WORK INSTRUCTIONS:
Copy the passage below on loving God word for word, starting at "It should be" and ending at "offered to men.".

Psychiatrists earnestly advise the ill to seek their happiness outside of themselves. Seeking themselves, they feed upon themselves. Seeking their happiness in the service of others, selflessly and without expectation of return, they find release, quiet, serenity and joy.

When these natural motives are sublimated to the supernatural, and we serve and love ultimately God, rather than allowing our efforts to terminate in ourselves and our fellow men, then we find "the peace that surpasses all understanding."

It should be evident that if the service of our fellow man rather than the seeking of self can bring deep contentment, then the loving service of God for His Own sake should bring immeasurably more, for He is the All, the goal of all desire. But strange are the ways of man! What should be as clear as light does not in practice seem to be so evident at all, with the result that many say that they love God, but their regard is of a quality decidedly inferior to the kind they entertain for their fellow man. The creature, the imperfect------he receives true love; the Uncreated, the All-Beautiful, the All-Good, the All-True receives a makeshift imitation that would be angrily rejected were it offered to men.

So people curiously imagine that they love God when they seek Him only to get temporal gifts that will make the world more attractive and pleasing. How many would not go to any trouble at all, if they knew in advance that the temporal gift they are asking would not be granted, but a spiritual one of far higher value that would bring far closer union with the Lord, would be substituted in its place, and its delights would be known only in the world to come? How many, when they do receive, grab and run, without a word of thanks, with what in human relations would be considered shameless manners and outright boorishness.

True devotion is love, and love means:

"He must increase, and I must decrease" (Jn. 3:30).

SUPPLIED MATERIAL:
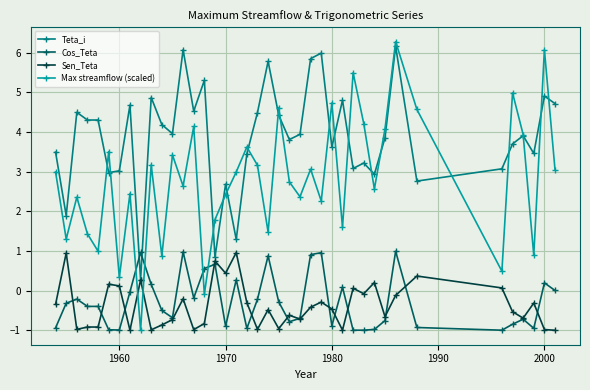

What is the difference between the maximum and second lowest values in the Max streamflow (scaled) series?

6.4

RESULT:
It should be evident that if the service of our fellow man rather than the seeking of self can bring deep contentment, then the loving service of God for His Own sake should bring immeasurably more, for He is the All, the goal of all desire. But strange are the ways of man! What should be as clear as light does not in practice seem to be so evident at all, with the result that many say that they love God, but their regard is of a quality decidedly inferior to the kind they entertain for their fellow man. The creature, the imperfect------he receives true love; the Uncreated, the All-Beautiful, the All-Good, the All-True receives a makeshift imitation that would be angrily rejected were it offered to men.